# [Exercise material]
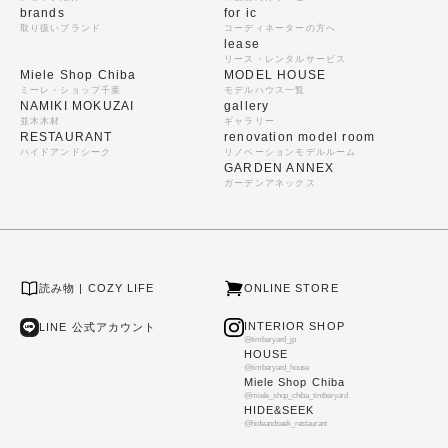
brands
for ic
取り扱いブランド
コーディネーターの方へ
lease
リース・レンタルサービス
Miele Shop Chiba
MODEL HOUSE
ミーレ・ショップ千葉
モデルハウス一覧
NAMIKI MOKUZAI
gallery
並木木材
ギャラリー
RESTAURANT
renovation model room
ハイドアンドシーク
リノベーションモデルルーム
GARDEN ANNEX
ガーデンアネックス
読み物 | COZY LIFE
ONLINE STORE
INTERIOR SHOP
LINE 公式アカウント
@timberyard_jp
HOUSE
@timberyard_house
Miele Shop Chiba
@miele_shop_chiba_timberyard
HIDE&SEEK
@hideandseek_restaurant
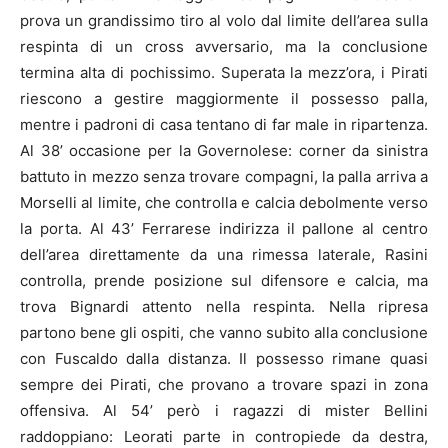
prova un grandissimo tiro al volo dal limite dell’area sulla
respinta di un cross avversario, ma la conclusione
termina alta di pochissimo. Superata la mezz’ora, i Pirati
riescono a gestire maggiormente il possesso palla,
mentre i padroni di casa tentano di far male in ripartenza.
Al 38’ occasione per la Governolese: corner da sinistra
battuto in mezzo senza trovare compagni, la palla arriva a
Morselli al limite, che controlla e calcia debolmente verso
la porta. Al 43’ Ferrarese indirizza il pallone al centro
dell’area direttamente da una rimessa laterale, Rasini
controlla, prende posizione sul difensore e calcia, ma
trova Bignardi attento nella respinta. Nella ripresa
partono bene gli ospiti, che vanno subito alla conclusione
con Fuscaldo dalla distanza. Il possesso rimane quasi
sempre dei Pirati, che provano a trovare spazi in zona
offensiva. Al 54’ però i ragazzi di mister Bellini
raddoppiano: Leorati parte in contropiede da destra,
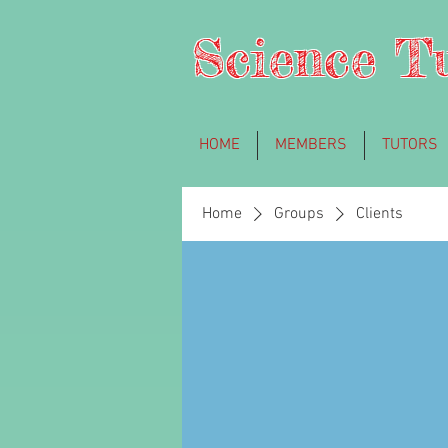
Science T
HOME
MEMBERS
TUTORS
Home
Groups
Clients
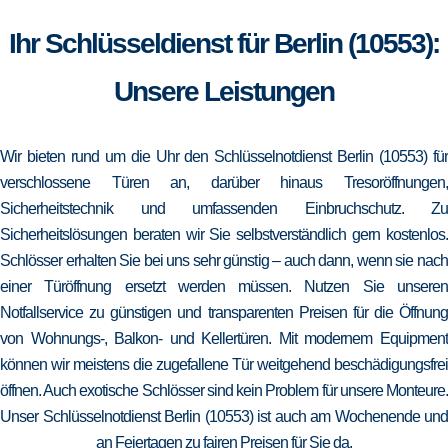
Ihr Schlüsseldienst für Berlin (10553):
Unsere Leistungen
Wir bieten rund um die Uhr den Schlüsselnotdienst Berlin (10553) für
verschlossene Türen an, darüber hinaus Tresoröffnungen,
Sicherheitstechnik und umfassenden Einbruchschutz. Zu
Sicherheitslösungen beraten wir Sie selbstverständlich gern kostenlos.
Schlösser erhalten Sie bei uns sehr günstig – auch dann, wenn sie nach
einer Türöffnung ersetzt werden müssen. Nutzen Sie unseren
Notfallservice zu günstigen und transparenten Preisen für die Öffnung
von Wohnungs-, Balkon- und Kellertüren. Mit modernem Equipment
können wir meistens die zugefallene Tür weitgehend beschädigungsfrei
öffnen. Auch exotische Schlösser sind kein Problem für unsere Monteure.
Unser Schlüsselnotdienst Berlin (10553) ist auch am Wochenende und
an Feiertagen zu fairen Preisen für Sie da.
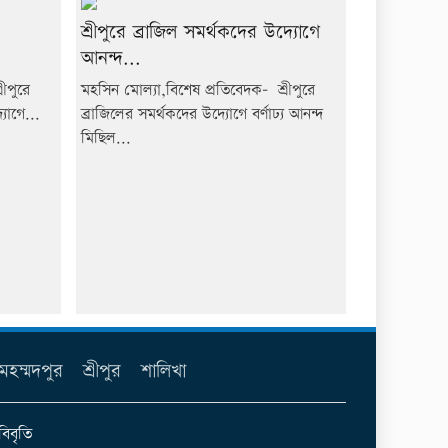
শ্রীপুরে ব্রাজিল সমর্থকদের উদ্যোগে
আনন্দ...
ীপুরে
মহসিন মোল্যা,বিশেষ প্রতিবেদক- শ্রীপুরে
যোগে...
ব্রাজিলের সমর্থকদের উদ্যোগে বর্ণাঢ্য আনন্দ
মিছিল...
মহম্মদপুর
শ্রীপুর
শালিখা
বিবৃতি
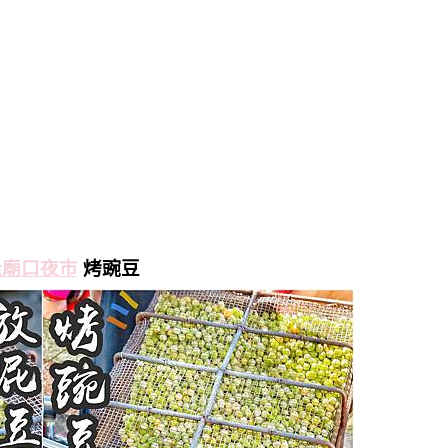
隆廟口夜市
烤豌豆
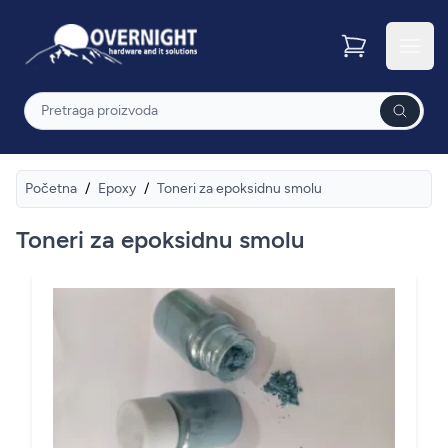
Overnight
Otvor
Pretraga
Početna
/
Epoxy
/
Toneri za epoksidnu smolu
Toneri za epoksidnu smolu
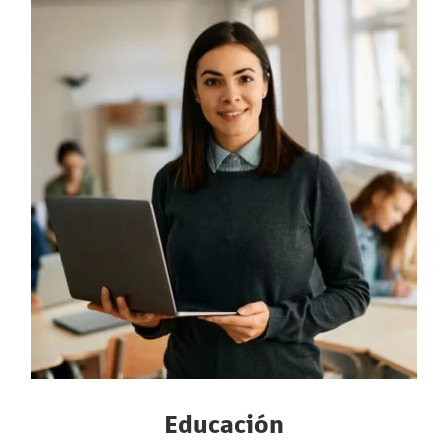
Educación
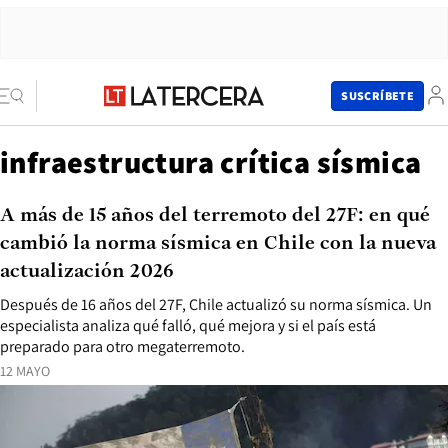
SUSCRÍBETE
infraestructura crítica sísmica
A más de 15 años del terremoto del 27F: en qué
cambió la norma sísmica en Chile con la nueva
actualización 2026
Después de 16 años del 27F, Chile actualizó su norma sísmica. Un
especialista analiza qué falló, qué mejora y si el país está
preparado para otro megaterremoto.
12 MAYO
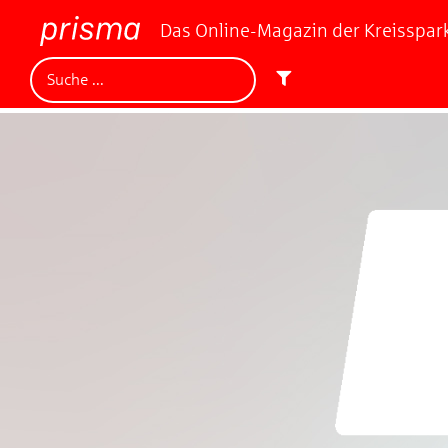
Das Online-Magazin der Kreisspa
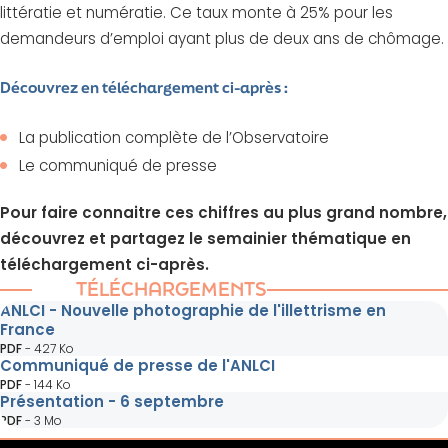
littératie et numératie. Ce taux monte à 25% pour les
demandeurs d’emploi ayant plus de deux ans de chômage.
Découvrez en téléchargement ci-après :
La publication complète de l’Observatoire
Le communiqué de presse
Pour faire connaitre ces chiffres au plus grand nombre,
découvrez et partagez le semainier thématique en
téléchargement ci-après.
TÉLÉCHARGEMENTS
ANLCI - Nouvelle photographie de l'illettrisme en
France
PDF
-
427 Ko
Communiqué de presse de l'ANLCI
PDF
-
144 Ko
Présentation - 6 septembre
PDF
-
3 Mo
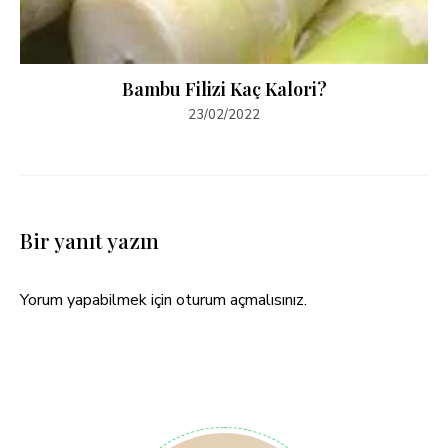
Bambu Filizi Kaç Kalori?
23/02/2022
Bir yanıt yazın
Yorum yapabilmek için
oturum açmalısınız
.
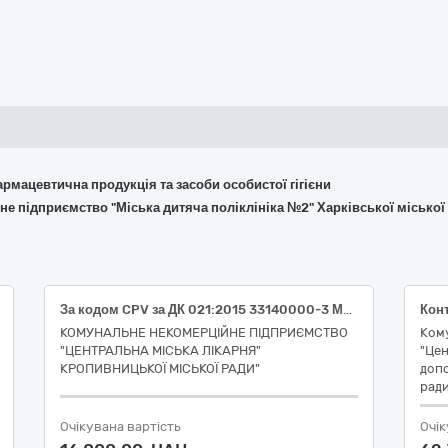
армацевтична продукція та засоби особистої гігієни
не підприємство "Міська дитяча поліклініка №2" Харківської міської
За кодом CPV за ДК 021:2015 33140000-3 Медичні матеріали (Окуляри медичні захисні багаторазові (НК 024:2023-17650-Захисні окуляри від лазерних променів для персоналу; НК 031:2024-T0299- Захисні завіси і предмети одягу - інше); Респіратор одноразовий, протипиловий, FFP3, клапан видиху, без НЕРА фільтру (НК 024:2023-57793-Респіратор загального застосування; НК 031:2024-R030199 - Респіраторні маски - інше))
КОМУНАЛЬНЕ НЕКОМЕРЦІЙНЕ ПІДПРИЄМСТВО
Ком
"ЦЕНТРАЛЬНА МІСЬКА ЛІКАРНЯ"
"Цен
КРОПИВНИЦЬКОЇ МІСЬКОЇ РАДИ"
допо
рад
Очікувана вартість
Очік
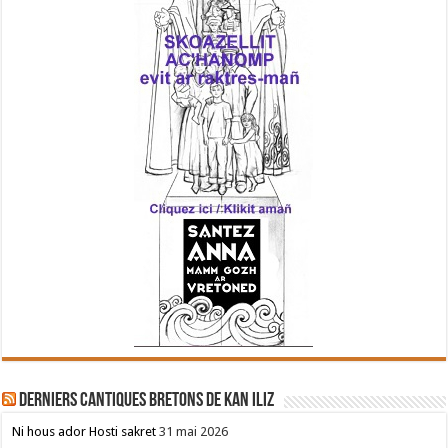
Derniers cantiques bretons de Kan Iliz
Ni hous ador Hosti sakret
31 mai 2026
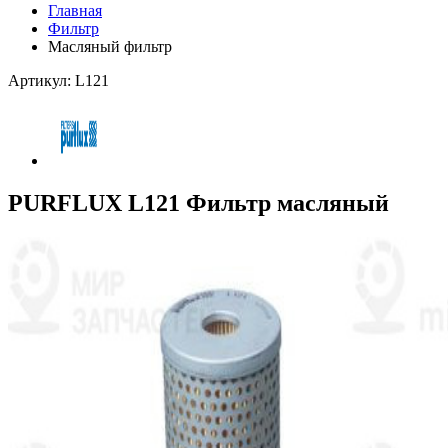
Главная
Фильтр
Масляный фильтр
Артикул: L121
PURFLUX L121 Фильтр масляный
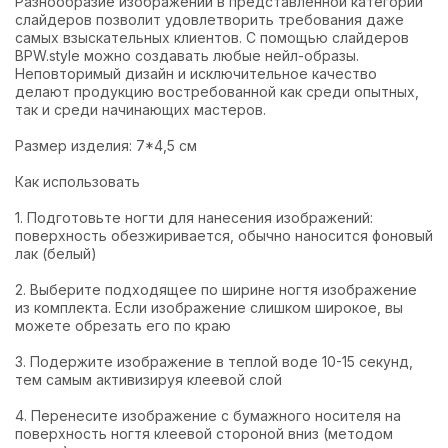
Разнообразие изображений в представленной категории
слайдеров позволит удовлетворить требования даже
самых взыскательных клиентов. С помощью слайдеров
BPW.style можно создавать любые нейл-образы.
Неповторимый дизайн и исключительное качество
делают продукцию востребованной как среди опытных,
так и среди начинающих мастеров.
Размер изделия: 7*4,5 см
Как использовать
1. Подготовьте ногти для нанесения изображений:
поверхность обезжиривается, обычно наносится фоновый
лак (белый)
2. Выберите подходящее по ширине ногтя изображение
из комплекта. Если изображение слишком широкое, вы
можете обрезать его по краю
3. Подержите изображение в теплой воде 10-15 секунд,
тем самым активизируя клеевой слой
4. Перенесите изображение с бумажного носителя на
поверхность ногтя клеевой стороной вниз (методом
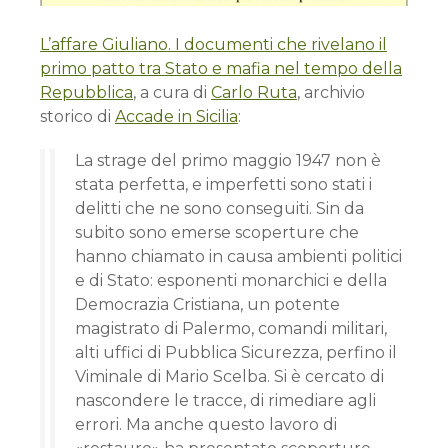
L’affare Giuliano. I documenti che rivelano il
primo patto tra Stato e mafia nel tempo della
Repubblica
, a cura di
Carlo Ruta
, archivio
storico di
Accade in Sicilia
:
La strage del primo maggio 1947 non è
stata perfetta, e imper­fetti sono stati i
delitti che ne sono conseguiti. Sin da
subito sono emerse scoperture che
hanno chiamato in causa ambienti politici
e di Stato: esponenti monarchici e della
Democrazia Cri­stiana, un potente
magistrato di Palermo, comandi militari,
alti uffici di Pubblica Sicurezza, perfino il
Viminale di Mario Scel­ba. Si è cercato di
nascondere le tracce, di rimediare agli
errori. Ma anche questo lavoro di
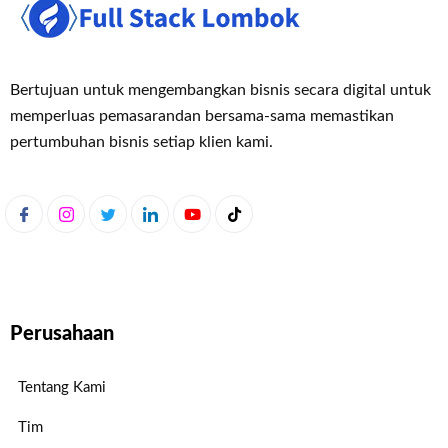
Bertujuan untuk mengembangkan bisnis secara digital untuk
memperluas pemasaran
dan bersama-sama memastikan
pertumbuhan bisnis setiap klien kami.
Perusahaan
Tentang Kami
Tim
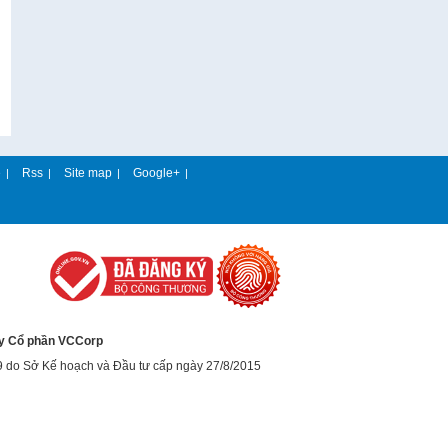
e
Rss
Site map
Google+
|
|
|
|
y Cổ phần VCCorp
9 do Sở Kế hoạch và Đầu tư cấp ngày 27/8/2015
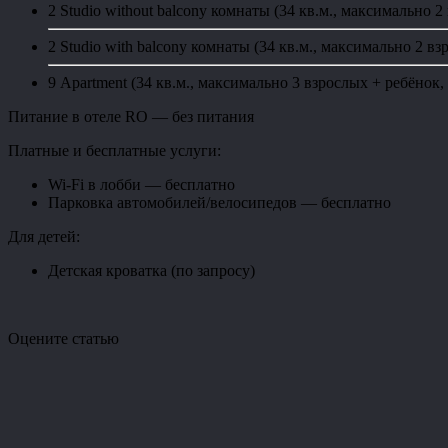
2 Studio without balcony комнаты (34 кв.м., максимально 2
2 Studio with balcony комнаты (34 кв.м., максимально 2 в
9 Apartment (34 кв.м., максимально 3 взрослых + ребёнок,
Питание в отеле RO — без питания
Платные и бесплатные услуги:
Wi-Fi в лобби — бесплатно
Парковка автомобилей/велосипедов — бесплатно
Для детей:
Детская кроватка (по запросу)
Оцените статью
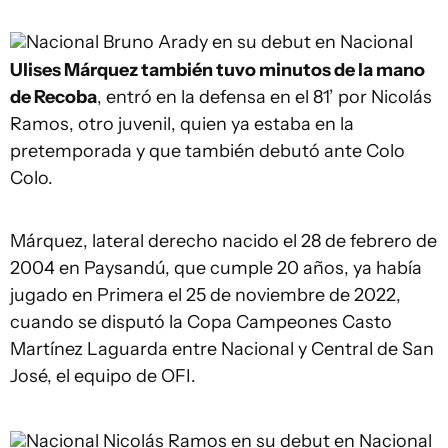
Nacional
Bruno Arady en su debut en Nacional
Ulises Márquez también tuvo minutos de la mano
de Recoba
, entró en la defensa en el 81’ por Nicolás
Ramos, otro juvenil, quien ya estaba en la
pretemporada y que también debutó ante Colo
Colo.
Márquez, lateral derecho nacido el 28 de febrero de
2004 en Paysandú, que cumple 20 años, ya había
jugado en Primera el 25 de noviembre de 2022,
cuando se disputó la Copa Campeones Casto
Martínez Laguarda entre Nacional y Central de San
José, el equipo de OFI.
Nacional
Nicolás Ramos en su debut en Nacional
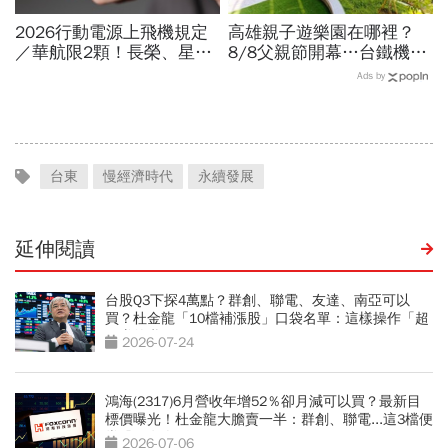
2026行動電源上飛機規定
高雄親子遊樂園在哪裡？
／華航限2顆！長榮、星
8/8父親節開幕…台鐵機廠
宇、虎航…行動電源飛機能
變身遊樂園，30項設施要
Ads by
帶幾個、托運還隨身手提？
門票嗎？營業時間、交通一
文看
台東
慢經濟時代
永續發展
延伸閱讀
台股Q3下探4萬點？群創、聯電、友達、南亞可以
買？杜金龍「10檔補漲股」口袋名單：這樣操作「超
好賺的啦」
2026-07-24
鴻海(2317)6月營收年增52％卻月減可以買？最新目
標價曝光！杜金龍大膽賣一半：群創、聯電...這3檔便
當股更有肉
2026-07-06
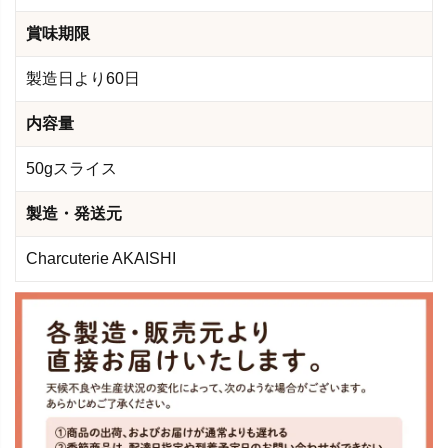
賞味期限
製造日より60日
内容量
50gスライス
製造・発送元
Charcuterie AKAISHI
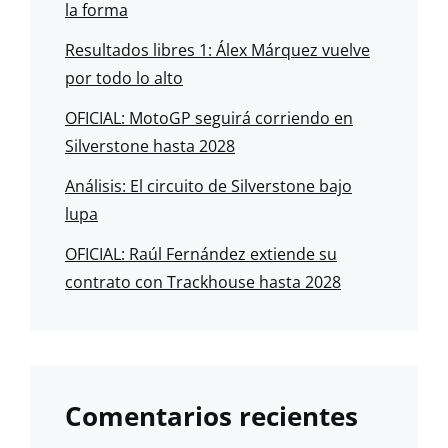
la forma
Resultados libres 1: Álex Márquez vuelve
por todo lo alto
OFICIAL: MotoGP seguirá corriendo en
Silverstone hasta 2028
Análisis: El circuito de Silverstone bajo
lupa
OFICIAL: Raúl Fernández extiende su
contrato con Trackhouse hasta 2028
Comentarios recientes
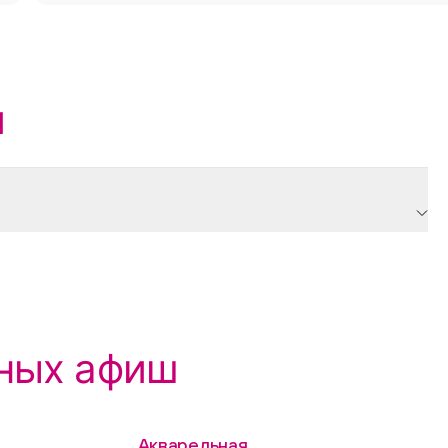
и
мных афиш
Акварельная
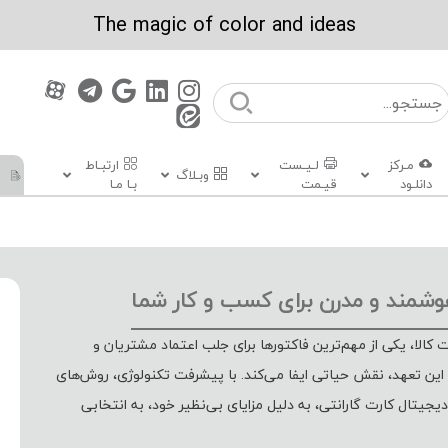
The magic of color and ideas
مـرکز
لـیـست
ارتبـاط
وبـلاگ
دانلـود
قیـمت
بـا مـا
هوشمند و مدرن برای کسب و کار شما
کالا، یکی از مهم‌ترین فاکتورها برای جلب اعتماد مشتریان و
این تعهد، نقش حیاتی ایفا می‌کند. با پیشرفت تکنولوژی، روش‌های
جیتال کارت گارانتی، به دلیل مزایای بی‌نظیر خود، به انتخابی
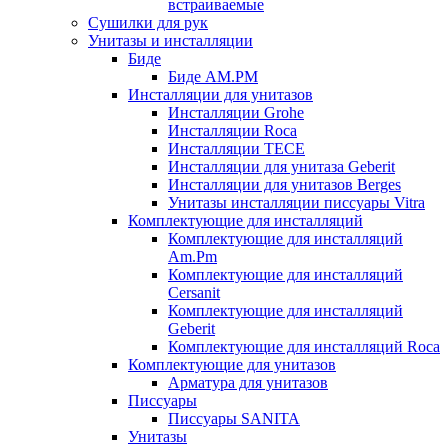
встраиваемые
Сушилки для рук
Унитазы и инсталляции
Биде
Биде AM.PM
Инсталляции для унитазов
Инсталляции Grohe
Инсталляции Roca
Инсталляции TECE
Инсталляции для унитаза Geberit
Инсталляции для унитазов Berges
Унитазы инсталляции писсуары Vitra
Комплектующие для инсталляций
Комплектующие для инсталляций
Am.Pm
Комплектующие для инсталляций
Cersanit
Комплектующие для инсталляций
Geberit
Комплектующие для инсталляций Roca
Комплектующие для унитазов
Арматура для унитазов
Писсуары
Писсуары SANITA
Унитазы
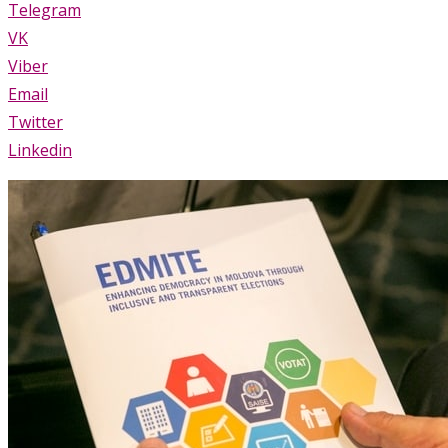
Telegram
VK
Viber
Email
Twitter
Linkedin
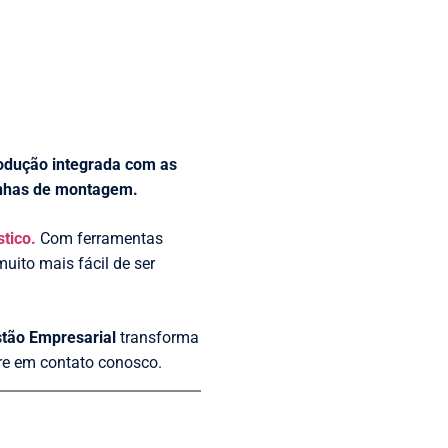
produção integrada com as
inhas de montagem.
stico.
Com ferramentas
uito mais fácil de ser
tão Empresarial
transforma
re em contato conosco.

# [Problem description]
Among the entries, copy every line containing the word "trovare".

# [Result of this task]
battuto in mezzo senza trovare compagni, la palla arriva a
sempre dei Pirati, che provano a trovare spazi in zona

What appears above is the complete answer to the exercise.